◆ Requirements: Count the lines below that contain the string "middle". Give only the number.

⁂

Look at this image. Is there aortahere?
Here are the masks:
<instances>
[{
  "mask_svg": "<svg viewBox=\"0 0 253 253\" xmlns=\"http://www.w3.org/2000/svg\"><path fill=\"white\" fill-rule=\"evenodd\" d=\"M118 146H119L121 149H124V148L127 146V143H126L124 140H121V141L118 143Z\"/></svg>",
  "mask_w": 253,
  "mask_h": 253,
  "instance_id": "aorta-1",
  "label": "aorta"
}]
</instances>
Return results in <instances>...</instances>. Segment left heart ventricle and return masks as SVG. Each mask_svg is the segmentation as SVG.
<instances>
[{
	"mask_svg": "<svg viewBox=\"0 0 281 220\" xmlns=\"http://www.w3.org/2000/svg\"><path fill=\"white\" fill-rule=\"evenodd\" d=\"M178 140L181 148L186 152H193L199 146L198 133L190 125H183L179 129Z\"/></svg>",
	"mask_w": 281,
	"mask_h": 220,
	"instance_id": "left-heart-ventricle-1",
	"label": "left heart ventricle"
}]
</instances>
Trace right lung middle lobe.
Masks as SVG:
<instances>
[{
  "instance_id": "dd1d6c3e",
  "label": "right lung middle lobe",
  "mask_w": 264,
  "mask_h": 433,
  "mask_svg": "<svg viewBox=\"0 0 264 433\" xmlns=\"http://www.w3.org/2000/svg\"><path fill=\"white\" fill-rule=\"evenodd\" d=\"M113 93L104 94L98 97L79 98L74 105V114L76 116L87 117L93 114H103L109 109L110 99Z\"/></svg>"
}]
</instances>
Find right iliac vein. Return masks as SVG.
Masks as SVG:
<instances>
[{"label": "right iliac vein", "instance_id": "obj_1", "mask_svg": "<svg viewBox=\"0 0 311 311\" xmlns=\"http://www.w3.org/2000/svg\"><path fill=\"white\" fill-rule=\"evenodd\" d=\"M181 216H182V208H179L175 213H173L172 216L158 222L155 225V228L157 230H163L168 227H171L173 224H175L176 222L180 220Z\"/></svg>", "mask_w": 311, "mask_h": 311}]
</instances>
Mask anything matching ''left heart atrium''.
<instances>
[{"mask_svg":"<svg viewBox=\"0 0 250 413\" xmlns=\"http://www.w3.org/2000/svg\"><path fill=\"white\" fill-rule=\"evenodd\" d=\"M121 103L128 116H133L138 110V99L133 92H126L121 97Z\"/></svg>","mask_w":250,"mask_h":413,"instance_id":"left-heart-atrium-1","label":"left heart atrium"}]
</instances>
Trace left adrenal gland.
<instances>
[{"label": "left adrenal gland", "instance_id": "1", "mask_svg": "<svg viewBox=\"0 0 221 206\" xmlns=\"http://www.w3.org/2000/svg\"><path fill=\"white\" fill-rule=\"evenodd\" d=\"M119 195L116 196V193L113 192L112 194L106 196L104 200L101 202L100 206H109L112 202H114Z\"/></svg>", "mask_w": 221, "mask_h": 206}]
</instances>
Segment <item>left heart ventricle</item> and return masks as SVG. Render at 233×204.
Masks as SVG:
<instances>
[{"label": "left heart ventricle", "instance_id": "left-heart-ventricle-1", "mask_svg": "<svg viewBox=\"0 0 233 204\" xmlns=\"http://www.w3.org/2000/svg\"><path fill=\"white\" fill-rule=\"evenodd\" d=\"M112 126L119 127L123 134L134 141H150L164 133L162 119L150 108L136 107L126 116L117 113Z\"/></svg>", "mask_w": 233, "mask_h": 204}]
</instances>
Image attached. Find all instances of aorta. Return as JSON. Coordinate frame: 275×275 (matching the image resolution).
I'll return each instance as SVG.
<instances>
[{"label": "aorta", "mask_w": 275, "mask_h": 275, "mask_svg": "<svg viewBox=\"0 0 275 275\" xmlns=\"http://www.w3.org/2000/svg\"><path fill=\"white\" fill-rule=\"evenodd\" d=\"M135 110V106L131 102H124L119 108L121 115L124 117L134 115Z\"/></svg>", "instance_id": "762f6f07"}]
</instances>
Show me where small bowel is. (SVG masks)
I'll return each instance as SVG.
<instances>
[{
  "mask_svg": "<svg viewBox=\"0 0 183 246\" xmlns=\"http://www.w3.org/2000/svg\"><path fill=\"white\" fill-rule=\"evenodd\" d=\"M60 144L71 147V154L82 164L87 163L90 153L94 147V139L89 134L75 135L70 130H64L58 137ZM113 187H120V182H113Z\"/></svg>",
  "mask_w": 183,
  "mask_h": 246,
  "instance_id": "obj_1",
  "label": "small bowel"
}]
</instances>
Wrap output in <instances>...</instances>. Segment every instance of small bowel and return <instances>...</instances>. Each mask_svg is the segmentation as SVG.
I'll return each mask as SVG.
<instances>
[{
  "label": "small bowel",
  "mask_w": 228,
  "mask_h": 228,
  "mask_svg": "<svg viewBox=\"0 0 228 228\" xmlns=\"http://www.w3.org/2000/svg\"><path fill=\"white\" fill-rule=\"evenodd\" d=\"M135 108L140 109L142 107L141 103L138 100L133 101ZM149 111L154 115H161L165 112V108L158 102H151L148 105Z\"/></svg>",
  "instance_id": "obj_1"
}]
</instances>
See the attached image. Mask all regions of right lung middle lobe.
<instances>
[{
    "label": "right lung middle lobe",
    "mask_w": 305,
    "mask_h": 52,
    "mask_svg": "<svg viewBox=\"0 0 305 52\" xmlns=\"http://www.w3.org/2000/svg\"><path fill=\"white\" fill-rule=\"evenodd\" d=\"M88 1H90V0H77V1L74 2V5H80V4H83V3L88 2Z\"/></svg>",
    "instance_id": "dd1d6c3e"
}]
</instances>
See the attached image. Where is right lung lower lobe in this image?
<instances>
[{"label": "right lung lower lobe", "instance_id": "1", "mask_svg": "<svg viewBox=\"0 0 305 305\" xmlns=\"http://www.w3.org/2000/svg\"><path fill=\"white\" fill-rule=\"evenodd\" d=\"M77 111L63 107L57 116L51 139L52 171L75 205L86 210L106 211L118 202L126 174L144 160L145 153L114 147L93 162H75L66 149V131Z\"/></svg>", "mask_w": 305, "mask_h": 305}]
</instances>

⁂

◆ The reply: 4